Monday, February 18, 2008

Cognition, Convention, and Certainty by Patricia Bizzell

I wish law makers and makers of educational policy makers would read this article and use a bit of the common sense it offers. There is no "certainty" when it comes to students, and there is no mold into which every student will fit. "...being so situated is the most important thing we have in common" (409). NCLB has created a mold into which all students MUST fit, or else...

But that isn't reality. That isn't even utopia or something to aspire to, that's boring. I don't want robots in my class, I like having different personalities and ideas and challenges in the classroom and guess what, that's how the rest of the world outside education works as well.

Though I am an opponent of NCLB, I have often defended the law and the types of tests given because right now, they are the only way to collect data on ALL students, disaggregate the data, and compare student learning (or teacher instruction). But should all students be assessed the same way? Should students in Las Vegas be taught and assessed in the same way as students in small town Pennsylvania?

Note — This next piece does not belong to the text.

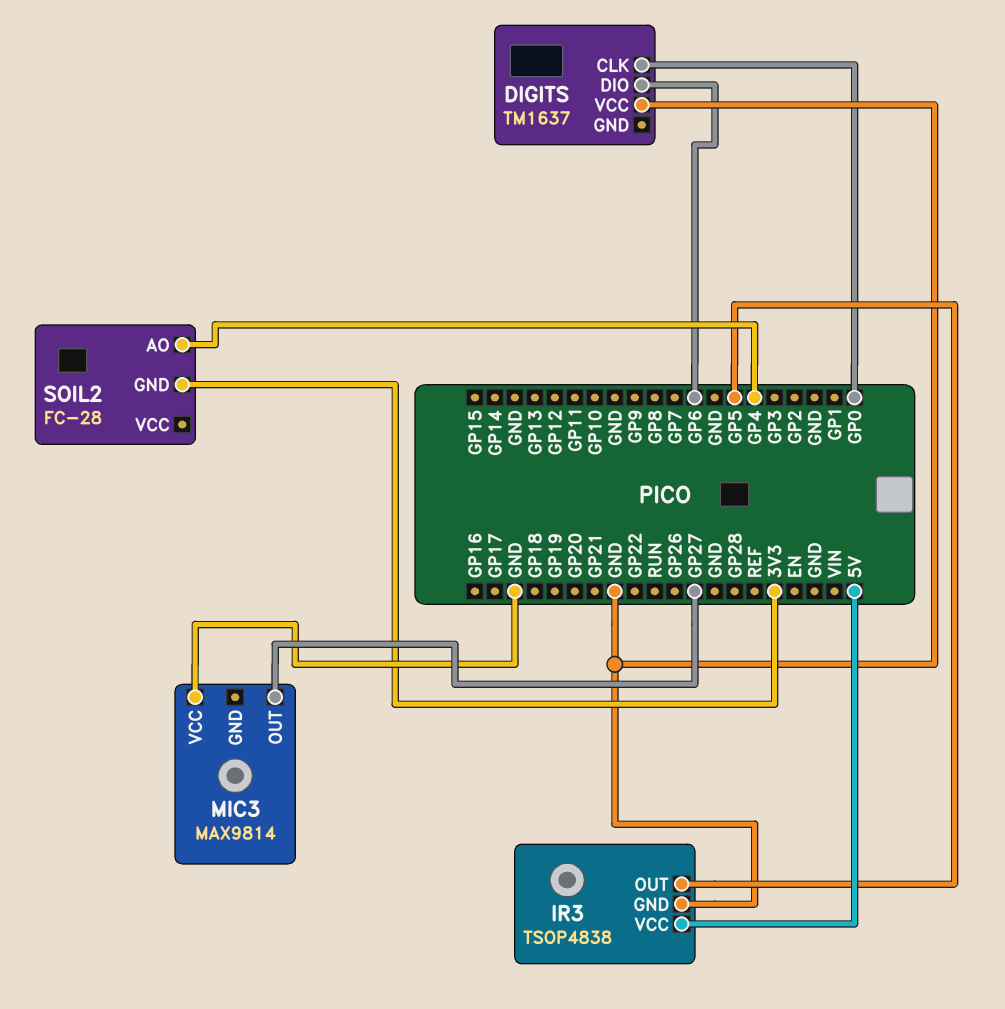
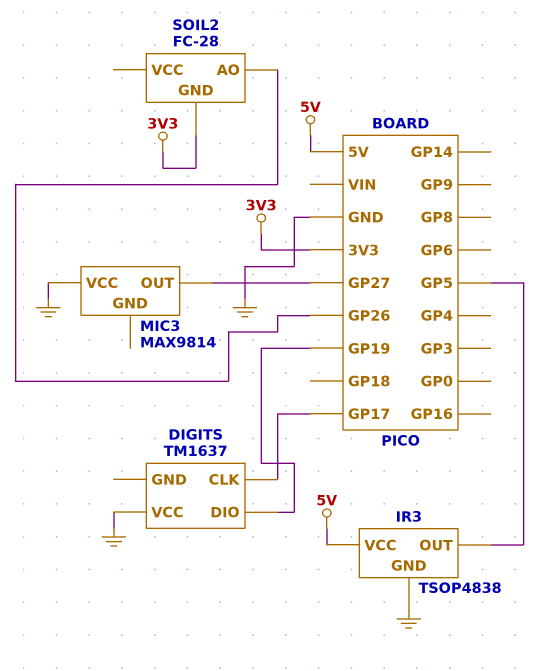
DIGITS pin CLK: GP0 -> GP17
DIGITS pin DIO: GP6 -> GP19
SOIL2 pin AO: GP4 -> GP26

Yes, I can see the benefits for a standard curriculum to a certain extent, but should students from inner city school districts be held to the same standards as students from higher socio-economical neighborhoods? That is a question that can, and maybe should, be discussed at great length. Though arguing against it, Bizzell still concedes "there is no way to escape all discourse communities, stand outside them and pronounce judgment" (408).

Having such a large base of students (millions and millions), it is very difficult (even impossible) to create ideological perfection. Maybe that's why according to the constitution, education and educational funding isn't guaranteed at the federal level, but at the state level. NCLB is a federal program, so technically, is it constitutionally legal?